= Lynn Posluns =

Canadian women's health entrepreneur

Lynn Posluns is the founder and president of Women’s Brain Health Initiative in Canada. In 2021, Posluns was appointed as a Member of the Order of Canada for "her contributions to research on women’s cognitive health and aging through the founding of Women’s Brain Health Initiative."

== Career ==

=== Women’s Brain Health Initiative ===
Posluns founded the Women’s Brain Health Initiative in 2012. The Women’s Brain Health Initiative has led various efforts to champion the need to explore sex and gender differences in women’s brain-aging research, including creating the first Research Chair in Women’s Brain Health and Aging (which was awarded to Dr.

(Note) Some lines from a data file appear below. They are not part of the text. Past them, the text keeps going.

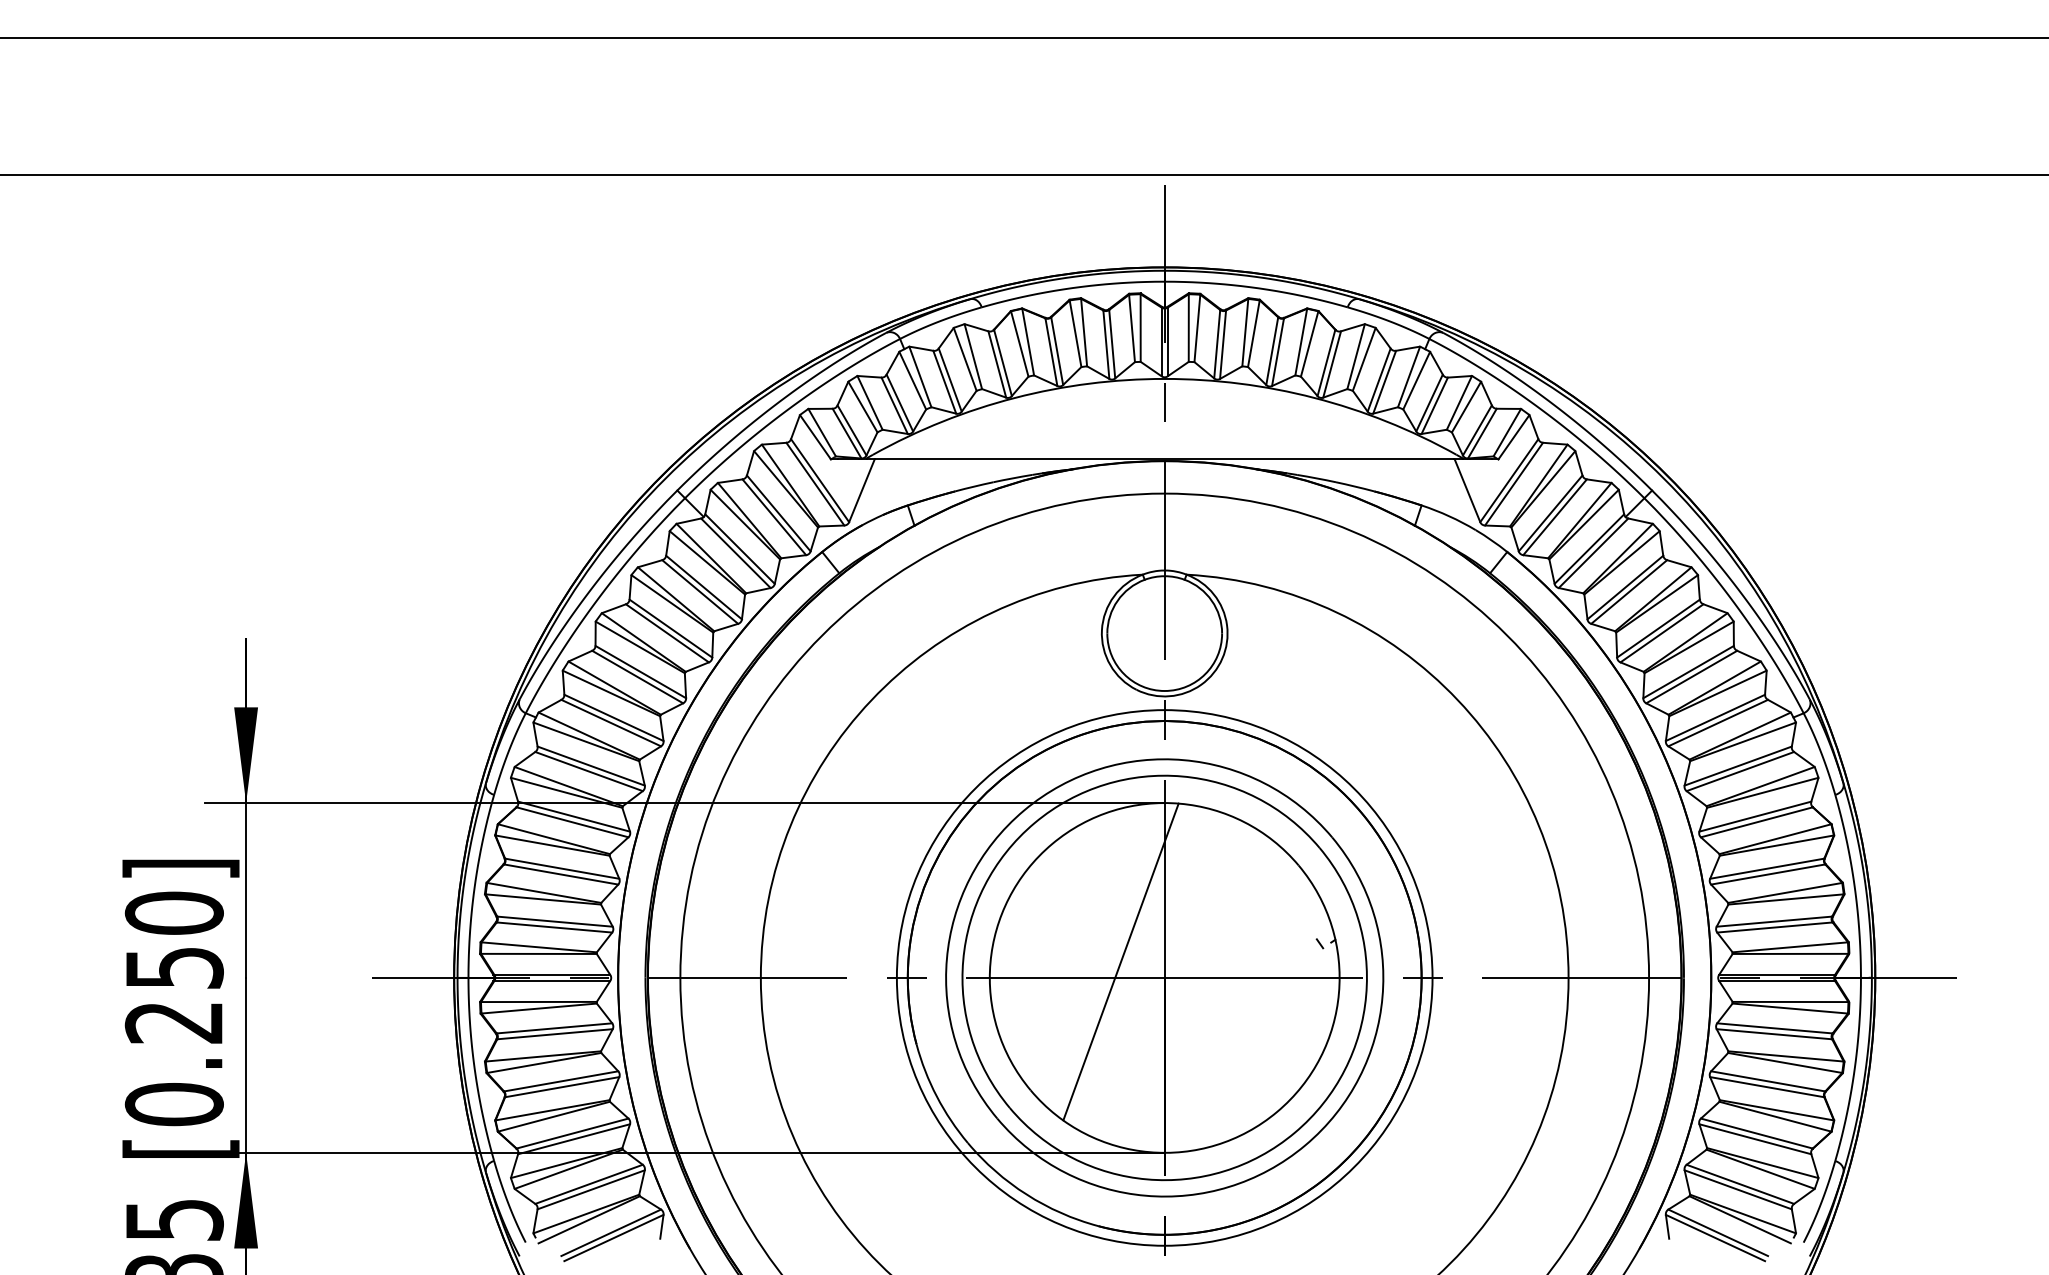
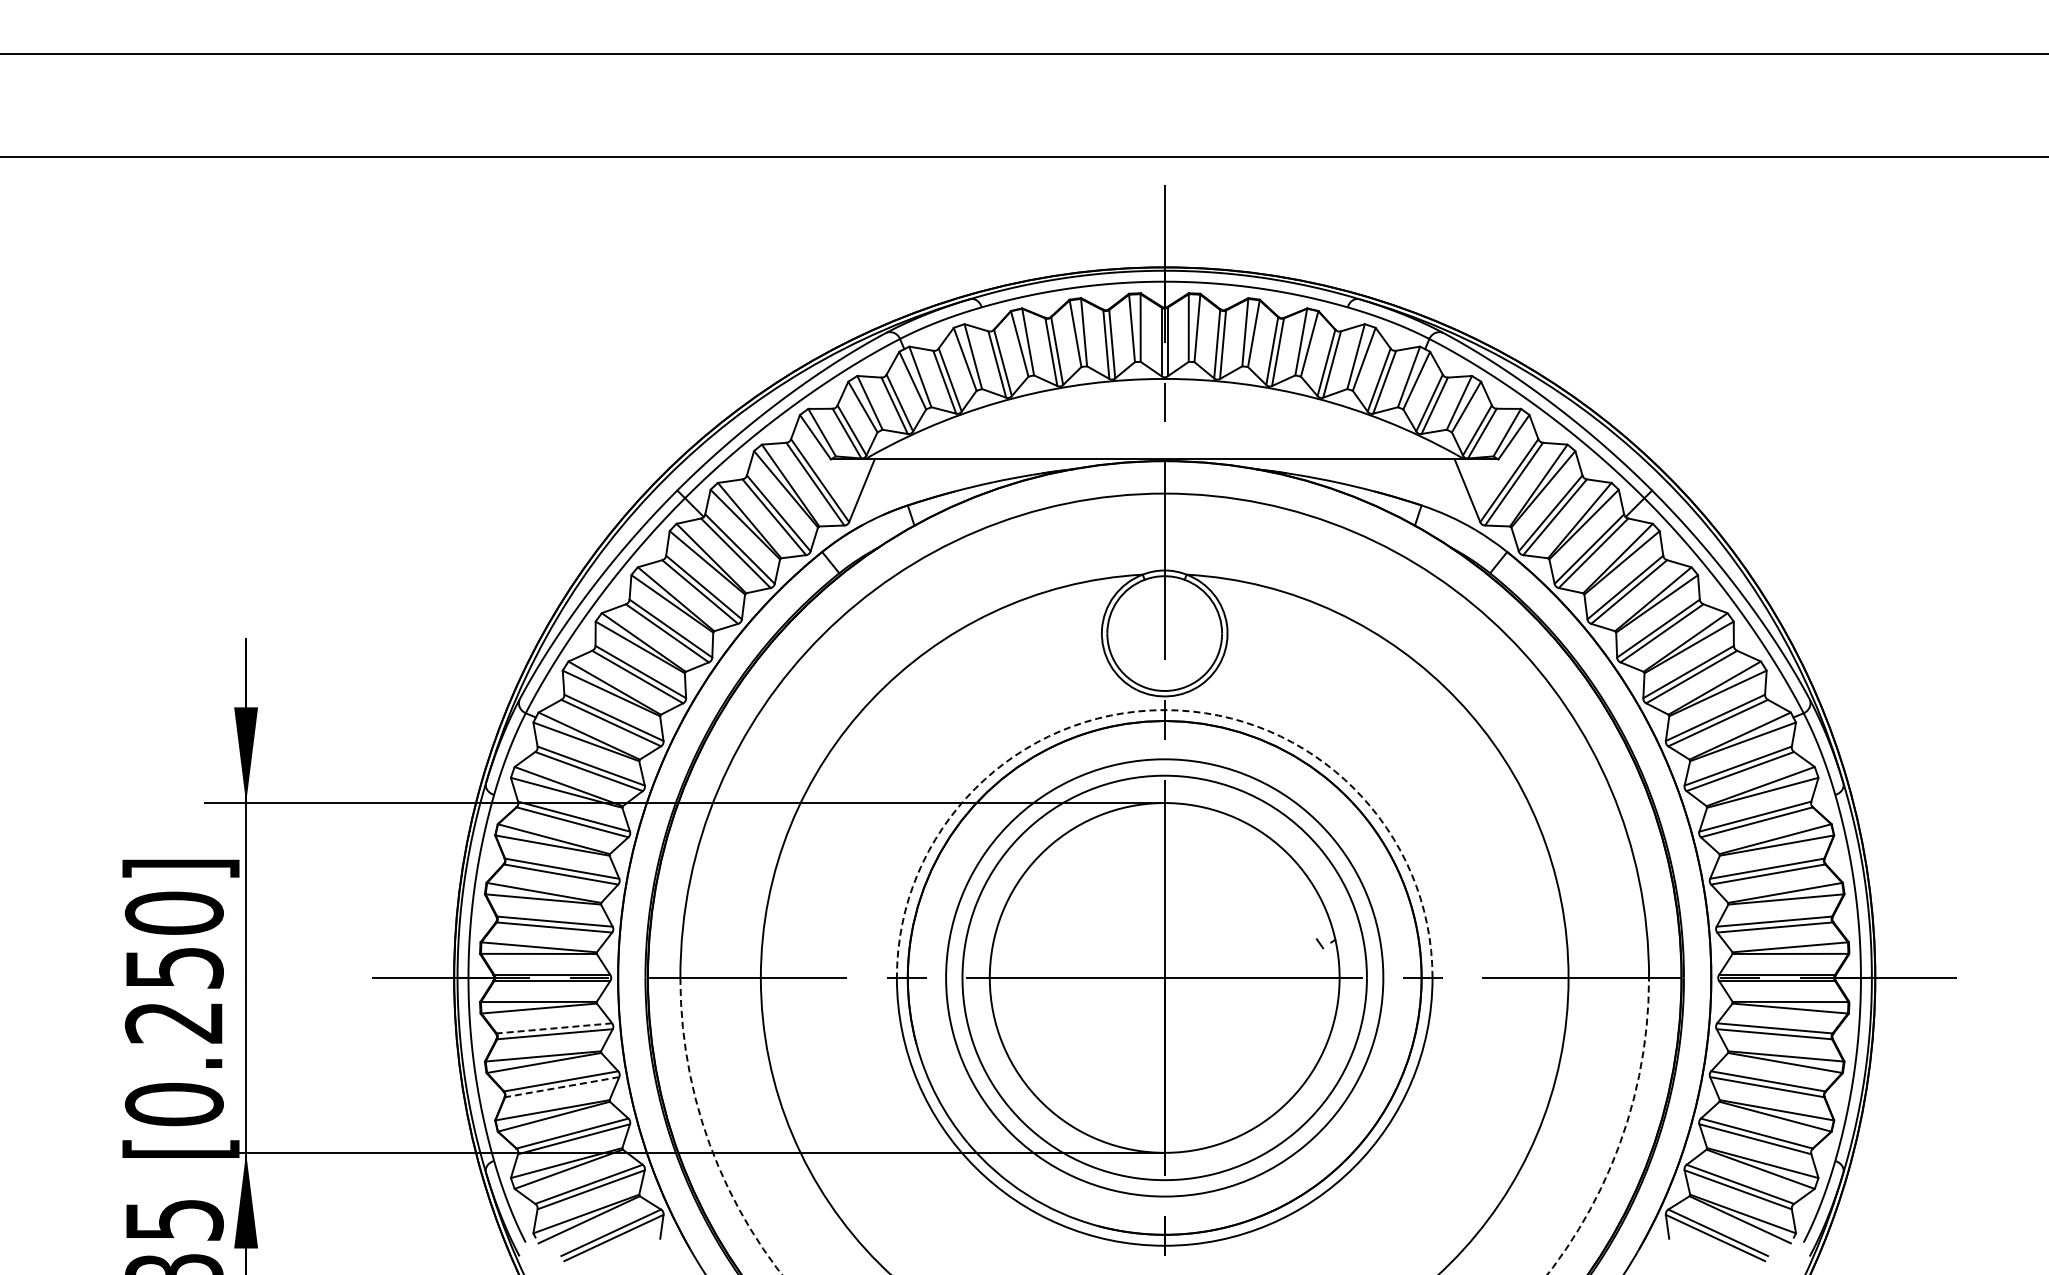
line at (1023, 38) position: (1023, 38) -> (1023, 54)
line at (1023, 175) position: (1023, 175) -> (1023, 157)
arc at (1164, 710): solid -> dashed
line at (1120, 961): present -> none
line at (554, 1028): solid -> dashed
line at (562, 1087): solid -> dashed
arc at (1547, 1274): solid -> dashed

Gillian Einstein at the University of Toronto), and in 2019, was one of the organizations involved in advocating for the Government of Canada to declare December 2 as Women's Brain Health Day.

In January 2022, the Women’s Brain Health Initiative was awarded $716,000 from the Public Health Agency of Canada's Dementia Strategic Fund for a two-year brain health awareness campaign. In March 2022, Women’s Brain Health Initiative and Brain Canada announced the granting of $105,000 each to six research teams through the Brain Canada-WBHI Expansion Grants: Considering Sex and Gender Program. On April 1, 2022, Posluns' organization, Women’s Brain Health Initiative, received $150,000 from the provincial Government of Ontario, as a part of the government’s Priorities and Partnerships Funding COVID-19 Equity Supports, to deliver Brainable, a free bilingual brain health education program for students in Grades 5 to 8.

Posluns has spoken about women’s cognitive health and aging for a number of media outlets, including Global News and CityNews. In 2019, Posluns received an honorary Doctor of Law degree from York University.